What is being asked
Repeat each record below exactly, dropping the pictures.

Records excerpted from a collection
========================

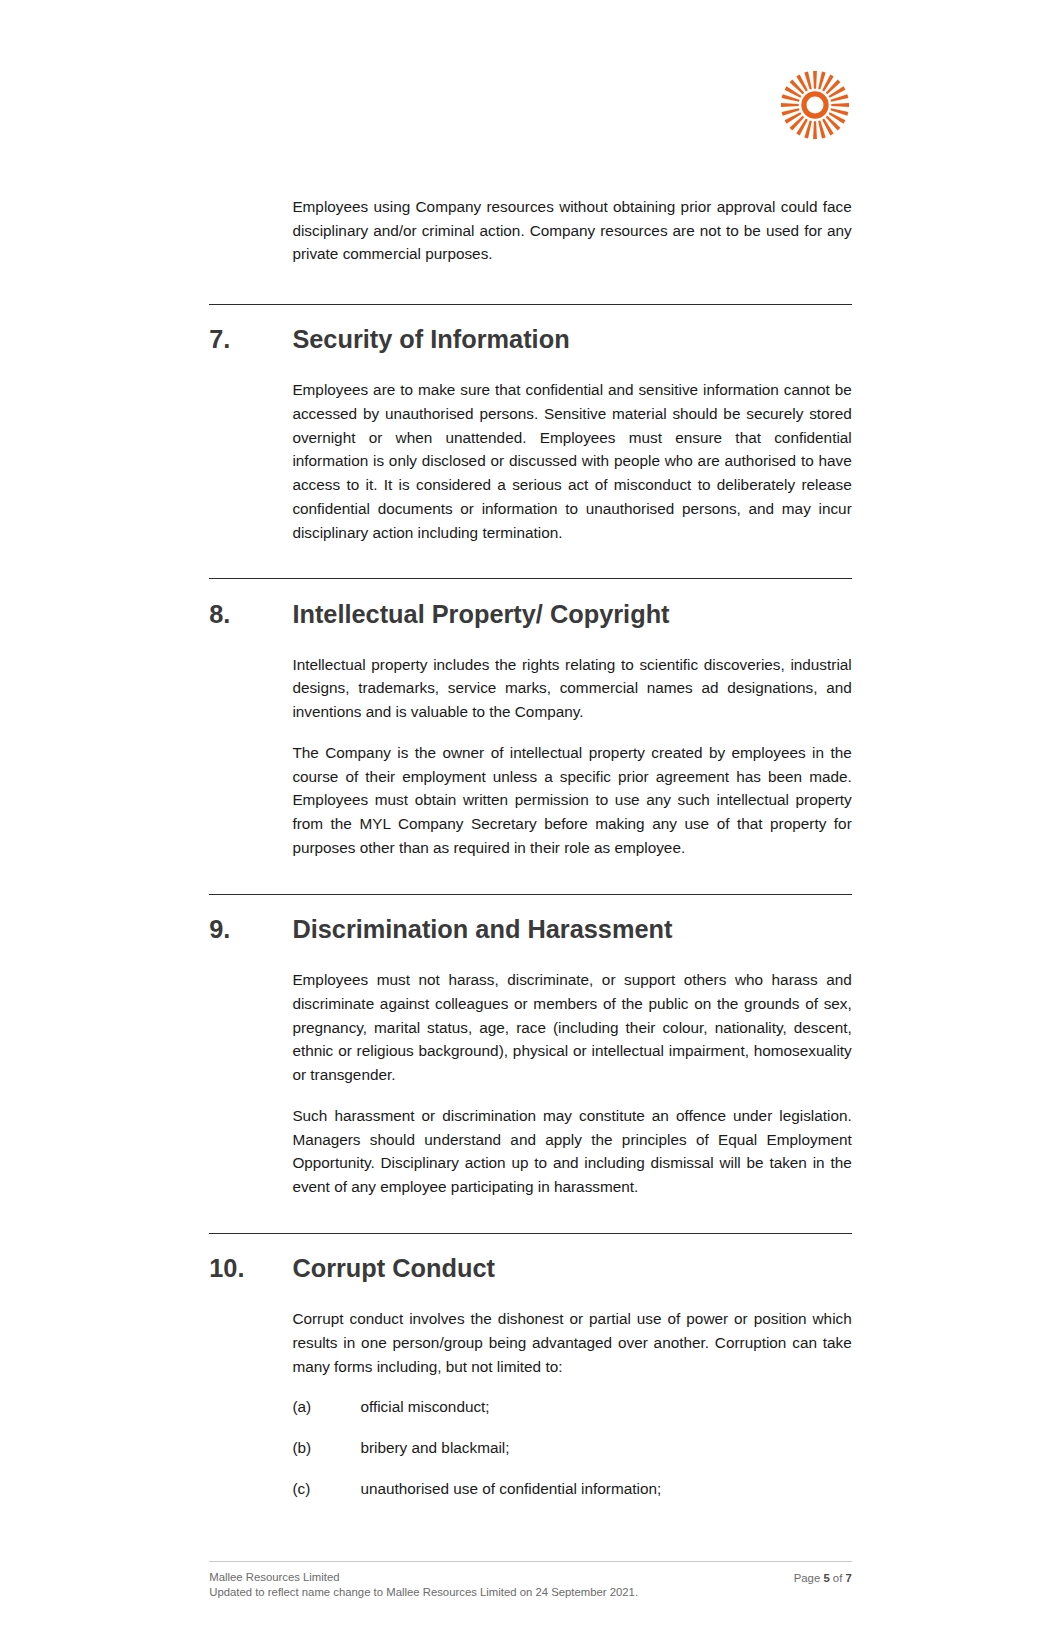Employees using Company resources without obtaining prior approval could face disciplinary and/or criminal action. Company resources are not to be used for any private commercial purposes.
7. Security of Information
Employees are to make sure that confidential and sensitive information cannot be accessed by unauthorised persons. Sensitive material should be securely stored overnight or when unattended. Employees must ensure that confidential information is only disclosed or discussed with people who are authorised to have access to it. It is considered a serious act of misconduct to deliberately release confidential documents or information to unauthorised persons, and may incur disciplinary action including termination.
8. Intellectual Property/ Copyright
Intellectual property includes the rights relating to scientific discoveries, industrial designs, trademarks, service marks, commercial names ad designations, and inventions and is valuable to the Company.
The Company is the owner of intellectual property created by employees in the course of their employment unless a specific prior agreement has been made. Employees must obtain written permission to use any such intellectual property from the MYL Company Secretary before making any use of that property for purposes other than as required in their role as employee.
9. Discrimination and Harassment
Employees must not harass, discriminate, or support others who harass and discriminate against colleagues or members of the public on the grounds of sex, pregnancy, marital status, age, race (including their colour, nationality, descent, ethnic or religious background), physical or intellectual impairment, homosexuality or transgender.
Such harassment or discrimination may constitute an offence under legislation. Managers should understand and apply the principles of Equal Employment Opportunity. Disciplinary action up to and including dismissal will be taken in the event of any employee participating in harassment.
10. Corrupt Conduct
Corrupt conduct involves the dishonest or partial use of power or position which results in one person/group being advantaged over another. Corruption can take many forms including, but not limited to:
(a) official misconduct;
(b) bribery and blackmail;
(c) unauthorised use of confidential information;
Mallee Resources Limited
Updated to reflect name change to Mallee Resources Limited on 24 September 2021.
Page 5 of 7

========================

Written answer
Employees using Company resources without obtaining prior approval could face disciplinary and/or criminal action. Company resources are not to be used for any private commercial purposes.
7. Security of Information
Employees are to make sure that confidential and sensitive information cannot be accessed by unauthorised persons. Sensitive material should be securely stored overnight or when unattended. Employees must ensure that confidential information is only disclosed or discussed with people who are authorised to have access to it. It is considered a serious act of misconduct to deliberately release confidential documents or information to unauthorised persons, and may incur disciplinary action including termination.
8. Intellectual Property/ Copyright
Intellectual property includes the rights relating to scientific discoveries, industrial designs, trademarks, service marks, commercial names ad designations, and inventions and is valuable to the Company.
The Company is the owner of intellectual property created by employees in the course of their employment unless a specific prior agreement has been made. Employees must obtain written permission to use any such intellectual property from the MYL Company Secretary before making any use of that property for purposes other than as required in their role as employee.
9. Discrimination and Harassment
Employees must not harass, discriminate, or support others who harass and discriminate against colleagues or members of the public on the grounds of sex, pregnancy, marital status, age, race (including their colour, nationality, descent, ethnic or religious background), physical or intellectual impairment, homosexuality or transgender.
Such harassment or discrimination may constitute an offence under legislation. Managers should understand and apply the principles of Equal Employment Opportunity. Disciplinary action up to and including dismissal will be taken in the event of any employee participating in harassment.
10. Corrupt Conduct
Corrupt conduct involves the dishonest or partial use of power or position which results in one person/group being advantaged over another. Corruption can take many forms including, but not limited to:
(a) official misconduct;
(b) bribery and blackmail;
(c) unauthorised use of confidential information;
Mallee Resources Limited
Updated to reflect name change to Mallee Resources Limited on 24 September 2021.
Page 5 of 7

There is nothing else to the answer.